● **WORK INSTRUCTION**:
Write out the rows below again line for line, without changing anything, and leave out the pictures.

Extracted data entries
BEGIN
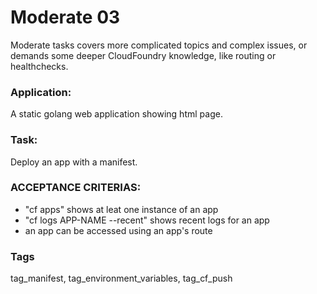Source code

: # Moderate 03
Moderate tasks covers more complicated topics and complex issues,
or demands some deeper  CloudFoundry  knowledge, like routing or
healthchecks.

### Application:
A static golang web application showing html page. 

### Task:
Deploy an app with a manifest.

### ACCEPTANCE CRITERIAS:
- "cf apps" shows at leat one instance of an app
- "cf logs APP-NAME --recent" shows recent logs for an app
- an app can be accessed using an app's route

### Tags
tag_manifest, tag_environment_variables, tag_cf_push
END
● **TASK RESULT**:
Source code

: # Moderate 03
Moderate tasks covers more complicated topics and complex issues,
or demands some deeper  CloudFoundry  knowledge, like routing or
healthchecks.

### Application:
A static golang web application showing html page. 

### Task:
Deploy an app with a manifest.

### ACCEPTANCE CRITERIAS:
- "cf apps" shows at leat one instance of an app
- "cf logs APP-NAME --recent" shows recent logs for an app
- an app can be accessed using an app's route

### Tags
tag_manifest, tag_environment_variables, tag_cf_push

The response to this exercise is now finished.